The labor union representing Chicago’s police sergeants is raising concerns about CPD’s reliance on 12-hour workdays with little time off for officers as an anti-violence strategy.
“This is a recipe for disaster,” the Chicago Police Sergeants’ Association said in a statement.
CPD leaders are requiring all cops to work 12-hour days between May 21 and June 7 with only one or two days off. The labor group’s letter said some officers would receive no days off during the 18-day period. This week, some of the department’s unit leaders were told to expect mandatory 12-hour shifts with no days off over the Fourth Of July and, possibly, Father’s Day weekends, according to documents provided to CWBChicago by a source.
In practice, a 12-hour shift “translates into a 14- or 15-hour workday when you account for travel to and from the work location and the preparation time to start the tour of duty,” the sergeants’ group said.
“The lack of proper and adequate rest and sleep has a cumulative effect on the human body and mind,” the statement continued. “In some cases, Members are only being given 5-hours between their shifts. This is a recipe for disaster.”
The group pointed to a sleep deprivation study that showed errors and attention lapses increase when subjects aren’t allowed recharge. Federal regulations limit the amount of time that flight crews, truck drivers, and other workers can spend on the job precisely because exhaustion can lead to dangerous mistakes.
Even Mayor Lori Lightfoot has said police need to be given adequate time off to recharge, according to the sergeants’ letter.
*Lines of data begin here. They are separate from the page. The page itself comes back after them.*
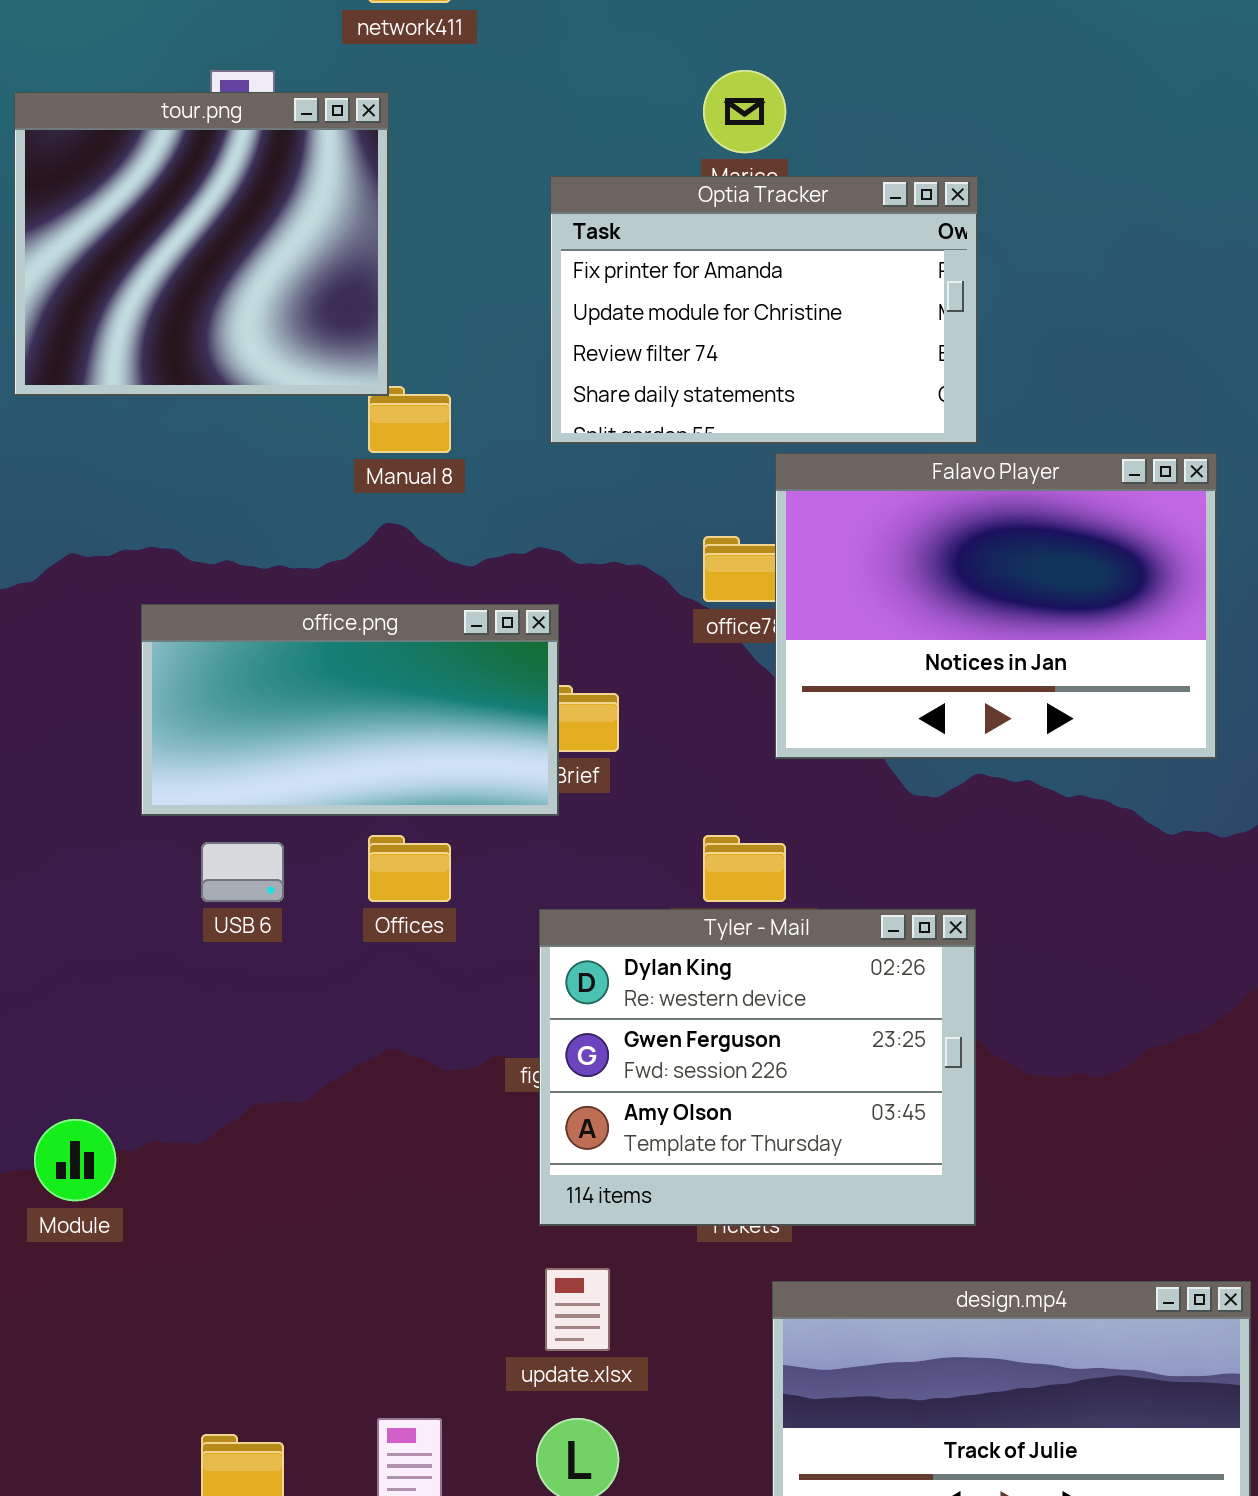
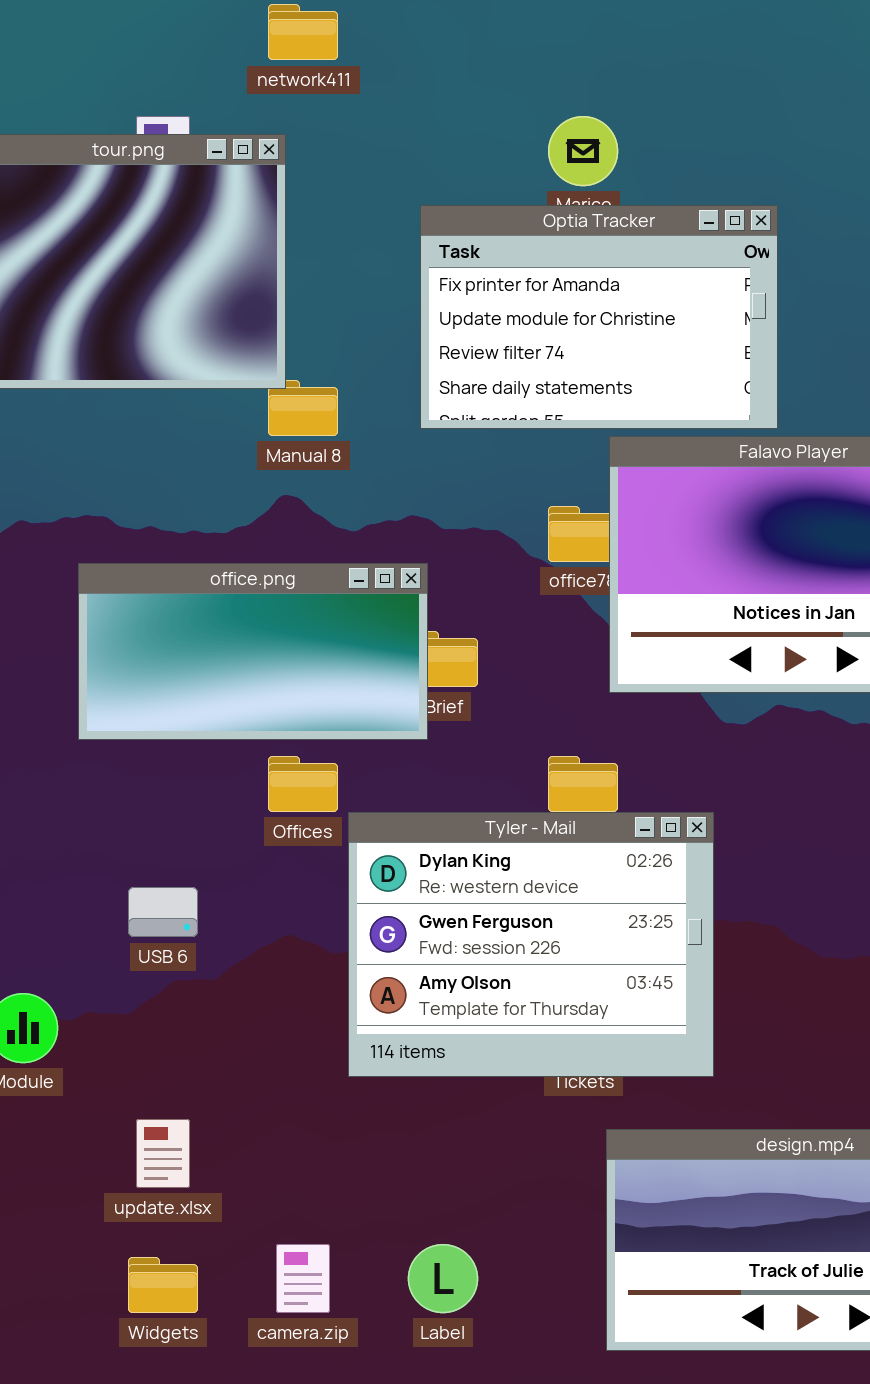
USB 6: [201,842,284,902] -> [128,887,198,937], moved
Tyler - Mail: [539,909,976,1226] -> [348,812,714,1077], moved
update.xlsx: [545,1268,610,1351] -> [136,1119,190,1188], moved

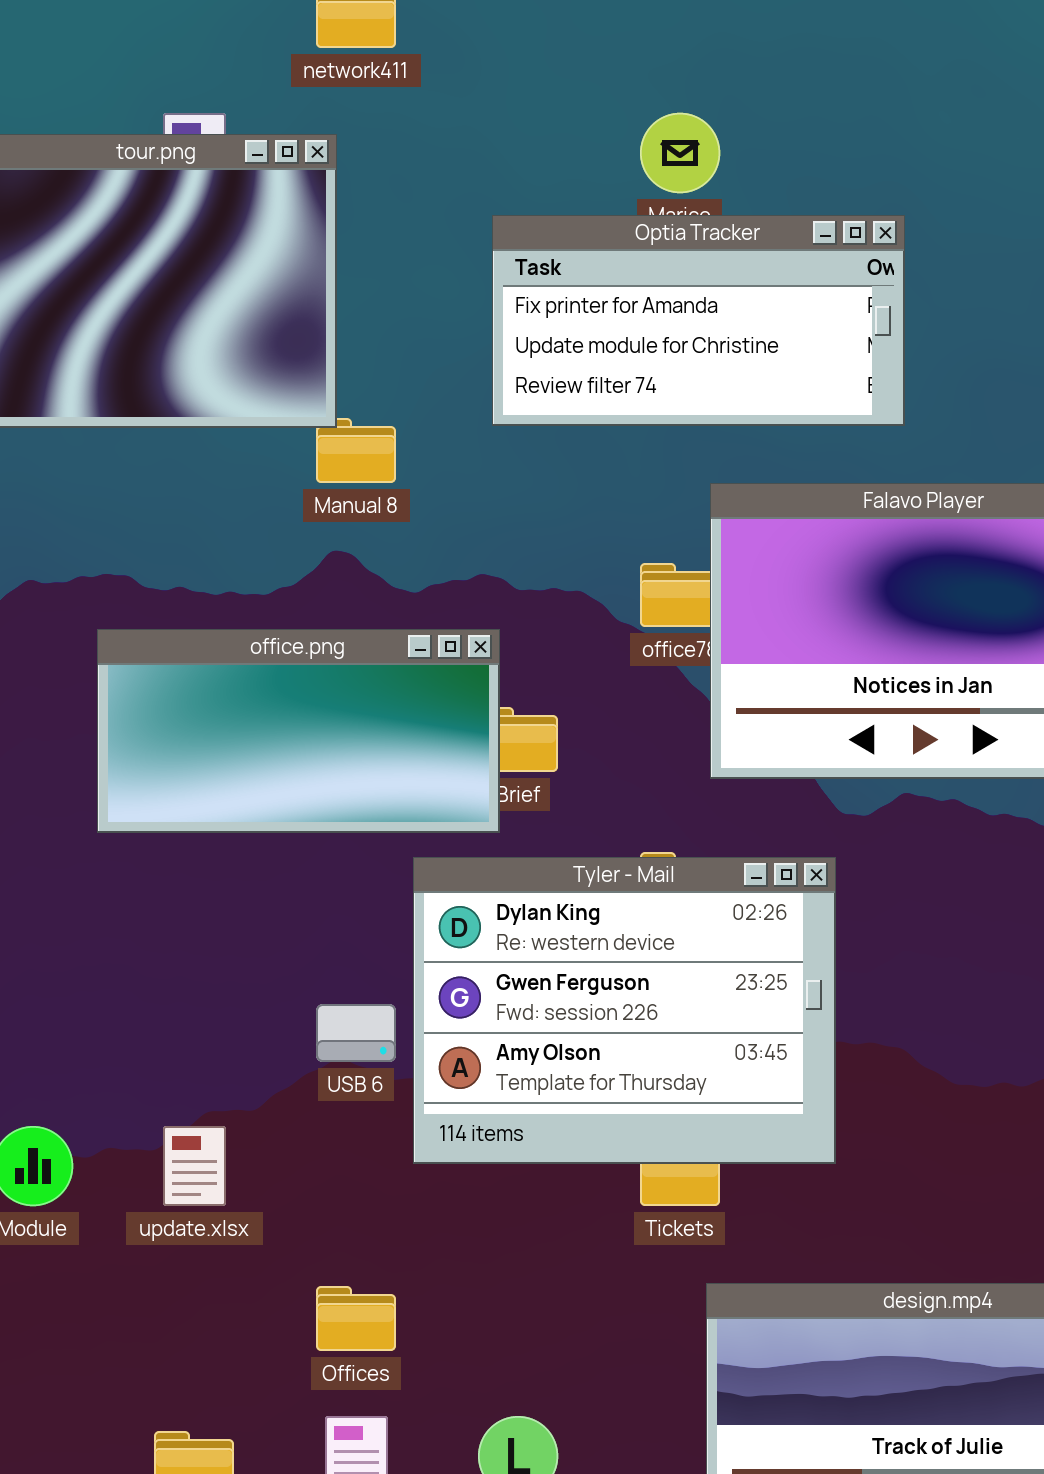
Optia Tracker: [420,205,778,429] -> [492,215,905,426], resized
Offices: [268,756,338,812] -> [316,1286,396,1351], moved
Tyler - Mail: [348,812,714,1077] -> [413,857,836,1164], moved
USB 6: [128,887,198,937] -> [316,1004,396,1062], moved
update.xlsx: [136,1119,190,1188] -> [163,1126,226,1206], moved

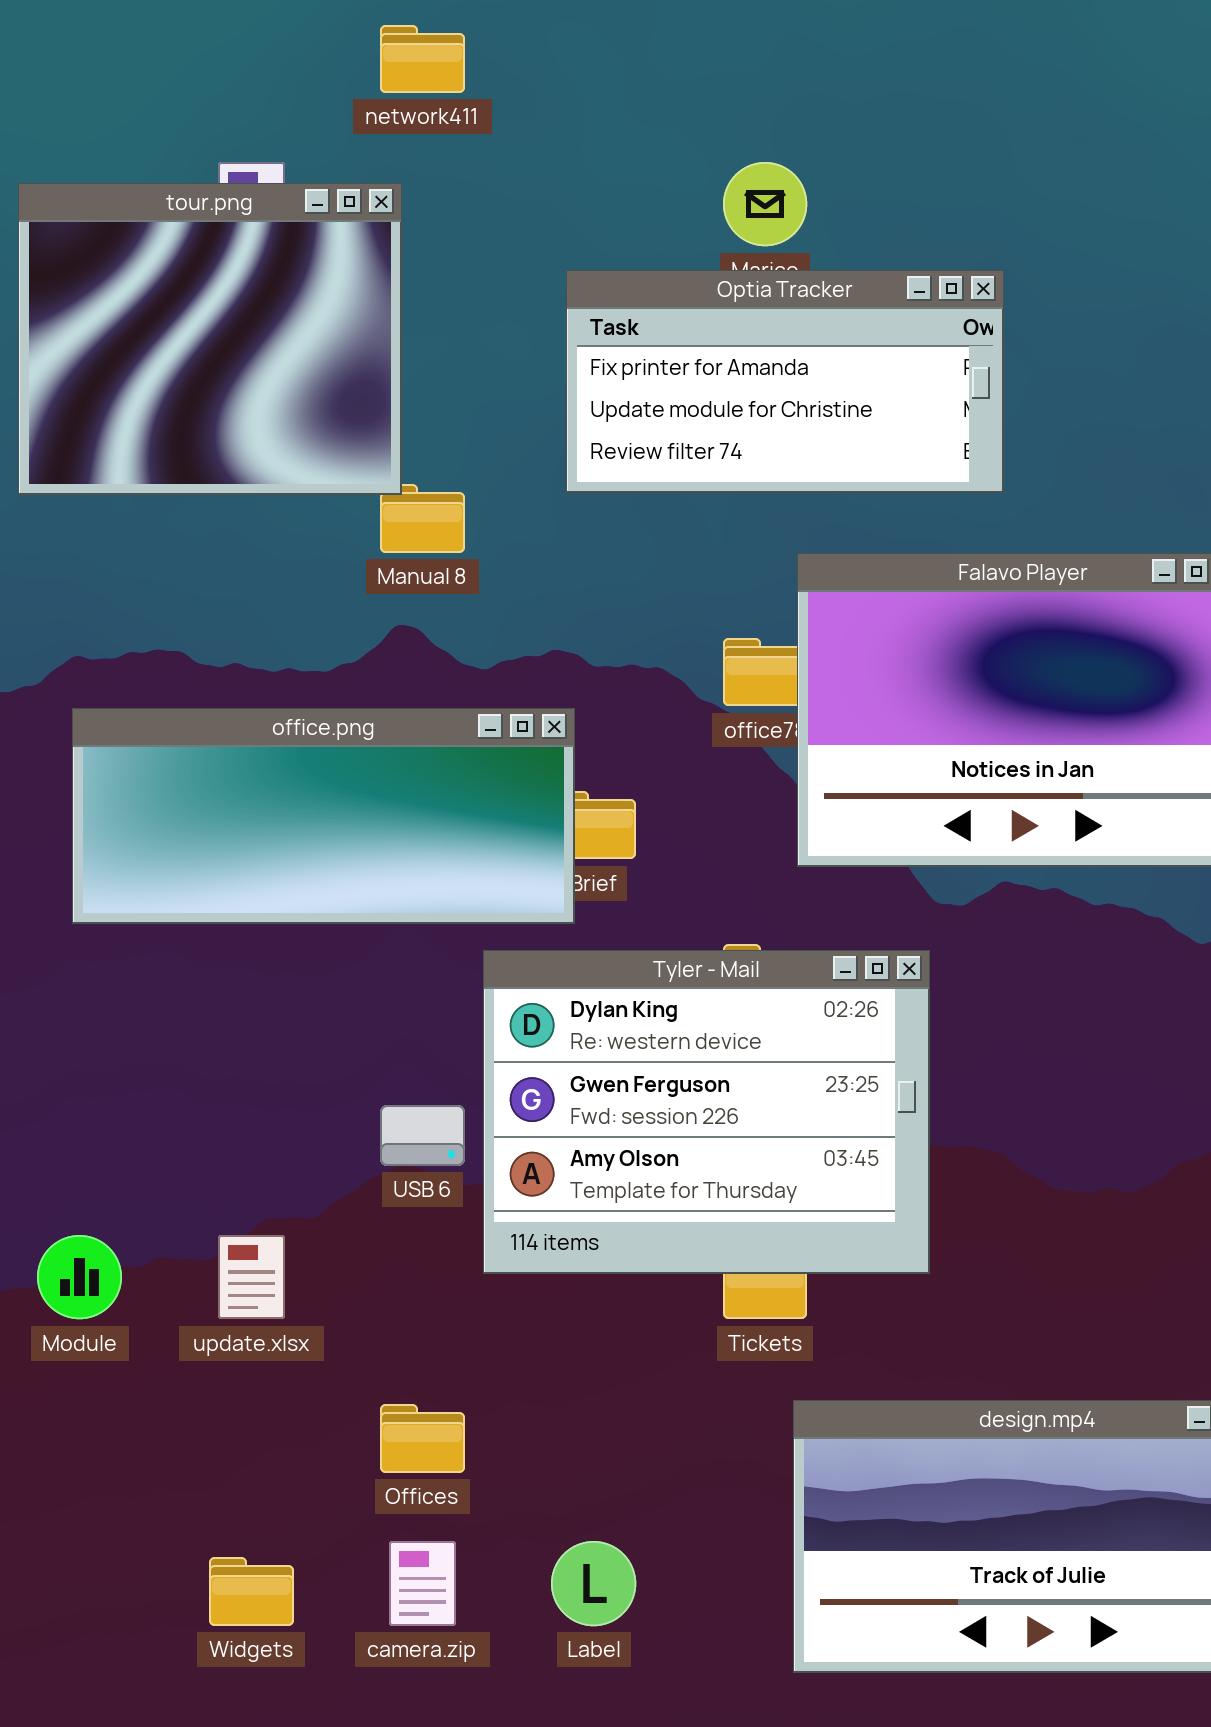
office.png: [97,629,500,833] -> [72,708,575,924], resized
“When you’re tired and you’re having to make literally life or death decisions, you’re not going to be at your best if you are working a schedule that essentially is around the clock with really no breaks,” the letter quoted Lightfoot as saying during contract negotiations. “You can’t be well if you don’t have time to recover from one of the most tough and traumatic jobs that there are, which is to be a police officer in an urban environment like Chicago.”
Last week, Fraternal Order of Police Lodge 7, which represents front-line cops, cited mandatory extended work hours and limited time off as one reason for passing a no-confidence vote in Lightfoot and CPD Supt. David Brown.
The FOP’s action is largely symbolic and has no consequences for any of the named leaders. Chicago’s police union passed similar votes against former police superintendents Jody Weis and Eddie Johnson during their respective terms.
Lightfoot called the union’s vote, “a badge of honor.”